In the United States, the Equal Rights Amendment (ERA) was never passed. This means that women in the United States do not have equal rights under the law. About 96% of people in the United States believe that the ERA was passed or that all sexes do have equal rights. According to http://www.equalrightsamendment.org, “Without the ERA, women regularly and men occasionally have to fight long, expensive, and difficult legal battles in an effort to prove that their rights are equal to those of the other sex.” Having equal rights under the law would help millions of women in the United States be treated fairly in a court of law.

“We need something that will not change every few years, we need it to last generation to generation. That’s what the equal rights amendment would provide for women and girls,” Lopez said.

Domestic violence in the United States is everywhere. According to panelist Barbara A. Neiss-May, many people think of domestic violence as someone else’s problem and they do not realize that it is effecting people that they know everyday. In Washtenaw County, there are more than 1,700 reported cases of domestic violence each year and out of those cases, 250 convictions are made. The convicted abusers are sent to a batterers intervention clinic. Neiss-May had a chance to sit down with the head of one of these clinics and learned that about three out of these 1700 abusers change their abusive ways every year.  “Washtenaw County is considered one of the most standard communities in addressing domestic violence and if this is the kind of outcome that we’re having, we need to work harder,” Niess-May said.

Human trafficking is the illegal movement of people, typically for the purposes of forced labor or commercial sexual exploitation. It is another massive problem in the United States. In fact, there are more slaves worldwide today than at any other time in history and they are being sold for less than ever. Victims of human trafficking in many cases do not self identify as victims. “Often they are unaware of the legal protections that are out there for them and frequently when they seek help or justice they do not get access to those legal protections,” panelist Elizabeth Donovan said.

There is a huge overlap between prostitution and human trafficking. When women are raped once, the rapist can be persecuted, but once they are raped multiple times and there is some exchange of money, they become a prostitute in the eyes of the law and are criminalized. When money is exchanged in cases of human trafficking, the woman is typically not seeing a single cent since the operation is much larger than they are. Also, many of the victims of human trafficking are underage, yet they are treated as adults in a court of law. When underage women are considered prostitutes, it is forgotten that they legally cannot give consent. “The underage woman cannot consent to have sex, so how can she consent to sell it?” Lopez said.
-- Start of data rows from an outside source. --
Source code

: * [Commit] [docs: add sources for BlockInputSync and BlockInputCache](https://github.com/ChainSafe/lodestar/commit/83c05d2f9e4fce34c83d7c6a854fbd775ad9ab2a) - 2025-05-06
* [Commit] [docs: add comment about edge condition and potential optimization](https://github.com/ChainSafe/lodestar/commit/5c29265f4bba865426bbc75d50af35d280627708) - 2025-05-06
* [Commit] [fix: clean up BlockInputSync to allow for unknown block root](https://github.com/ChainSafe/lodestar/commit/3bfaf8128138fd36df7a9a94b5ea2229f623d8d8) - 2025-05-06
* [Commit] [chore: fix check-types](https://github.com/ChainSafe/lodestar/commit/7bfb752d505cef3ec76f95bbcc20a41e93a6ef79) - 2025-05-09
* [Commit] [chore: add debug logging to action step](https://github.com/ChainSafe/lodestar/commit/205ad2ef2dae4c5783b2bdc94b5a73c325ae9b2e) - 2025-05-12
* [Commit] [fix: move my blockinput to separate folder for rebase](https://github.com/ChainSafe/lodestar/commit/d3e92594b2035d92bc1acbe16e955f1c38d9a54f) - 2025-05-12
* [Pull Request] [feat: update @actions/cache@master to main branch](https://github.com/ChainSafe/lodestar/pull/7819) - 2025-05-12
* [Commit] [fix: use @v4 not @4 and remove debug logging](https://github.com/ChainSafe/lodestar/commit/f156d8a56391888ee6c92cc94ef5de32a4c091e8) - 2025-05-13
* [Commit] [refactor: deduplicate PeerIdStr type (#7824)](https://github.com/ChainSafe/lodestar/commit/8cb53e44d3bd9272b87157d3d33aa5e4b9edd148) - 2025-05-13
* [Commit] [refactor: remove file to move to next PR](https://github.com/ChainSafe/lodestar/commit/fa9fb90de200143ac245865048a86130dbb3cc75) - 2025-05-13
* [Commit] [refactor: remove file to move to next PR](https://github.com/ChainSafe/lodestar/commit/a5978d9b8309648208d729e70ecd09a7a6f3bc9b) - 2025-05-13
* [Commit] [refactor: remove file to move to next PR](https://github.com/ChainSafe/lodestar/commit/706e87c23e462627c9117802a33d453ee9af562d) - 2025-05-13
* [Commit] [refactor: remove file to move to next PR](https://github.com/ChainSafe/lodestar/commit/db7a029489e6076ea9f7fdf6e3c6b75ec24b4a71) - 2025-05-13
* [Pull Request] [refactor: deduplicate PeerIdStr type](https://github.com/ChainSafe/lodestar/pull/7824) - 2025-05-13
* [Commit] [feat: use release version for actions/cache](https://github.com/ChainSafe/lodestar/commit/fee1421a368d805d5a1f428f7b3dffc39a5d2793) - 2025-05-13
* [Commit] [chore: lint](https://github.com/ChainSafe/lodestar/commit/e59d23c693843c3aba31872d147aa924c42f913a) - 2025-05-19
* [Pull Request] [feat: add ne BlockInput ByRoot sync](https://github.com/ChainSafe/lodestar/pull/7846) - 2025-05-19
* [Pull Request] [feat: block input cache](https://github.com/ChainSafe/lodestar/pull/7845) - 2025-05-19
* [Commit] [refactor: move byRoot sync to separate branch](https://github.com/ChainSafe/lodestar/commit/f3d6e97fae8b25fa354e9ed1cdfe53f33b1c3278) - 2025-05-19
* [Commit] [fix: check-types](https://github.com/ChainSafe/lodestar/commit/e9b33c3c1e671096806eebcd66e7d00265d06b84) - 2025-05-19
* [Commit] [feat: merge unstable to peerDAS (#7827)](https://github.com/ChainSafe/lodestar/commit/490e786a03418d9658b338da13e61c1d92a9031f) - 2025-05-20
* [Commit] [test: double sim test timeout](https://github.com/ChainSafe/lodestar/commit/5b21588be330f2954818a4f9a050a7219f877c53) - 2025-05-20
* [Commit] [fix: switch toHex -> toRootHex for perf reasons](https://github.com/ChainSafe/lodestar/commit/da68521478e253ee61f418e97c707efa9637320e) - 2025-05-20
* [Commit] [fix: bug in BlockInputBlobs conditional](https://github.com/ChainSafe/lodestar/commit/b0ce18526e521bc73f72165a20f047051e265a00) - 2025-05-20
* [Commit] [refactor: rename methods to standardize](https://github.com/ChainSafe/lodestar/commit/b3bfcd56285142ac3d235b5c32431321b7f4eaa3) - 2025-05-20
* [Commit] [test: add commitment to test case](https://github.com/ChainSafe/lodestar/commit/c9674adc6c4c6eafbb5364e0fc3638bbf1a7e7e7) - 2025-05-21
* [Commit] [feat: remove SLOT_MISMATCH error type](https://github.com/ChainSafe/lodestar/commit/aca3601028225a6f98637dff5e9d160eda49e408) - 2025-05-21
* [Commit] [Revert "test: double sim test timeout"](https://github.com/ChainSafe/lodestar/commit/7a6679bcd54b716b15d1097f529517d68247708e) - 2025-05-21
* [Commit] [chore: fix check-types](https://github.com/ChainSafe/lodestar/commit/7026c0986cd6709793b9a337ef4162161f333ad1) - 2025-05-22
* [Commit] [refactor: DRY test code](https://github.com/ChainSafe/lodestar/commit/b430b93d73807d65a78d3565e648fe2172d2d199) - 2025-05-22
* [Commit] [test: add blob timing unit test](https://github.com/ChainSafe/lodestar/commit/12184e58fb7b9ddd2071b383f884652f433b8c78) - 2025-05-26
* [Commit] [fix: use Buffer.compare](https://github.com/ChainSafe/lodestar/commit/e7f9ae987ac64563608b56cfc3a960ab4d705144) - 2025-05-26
A main topic that the panelists at Equal Means Equal discussed is how ordinary people can help. According to the panelists, the first step is making more people aware of the situation. If women do not even realize that they do not have equal rights, then they clearly are not trying to change anything. By discussing these topics with friends and family, more people are becoming aware and will take a stand for what they believe in. Young people can also help by volunteering and donating to local shelters for sexual assault and domestic abuse such as the SafeHouse Center.

The SafeHouse Center for Washtenaw County is located in Ann Arbor, Michigan and is a safe place for victims of sexual assault and domestic violence. Budgets for centers for domestic abuse have recently been cut by tremendous amounts. These shelters are critically important to saving women’s lives. “Because of these budget cuts, 9,700 women every day are being turned away and 60% of them are forced to go back to a very unsafe situation,” Lopez said. It is not acceptable to be forcing women back into the arms of their abusers.



*The panel of experts included Kamala Lopez; filmmaker and award winning actress, Elizabeth Donovan; expert and teacher about human trafficking, Timothy R.B. Johnson, MD; a former professor of the diseases of women and professor of women’s studies, Pati McGraw, SPHR; human resources practitioner of over 30 years, and Barbara A. Niess-May; executive director of SafeHouse Center in Washtenaw County.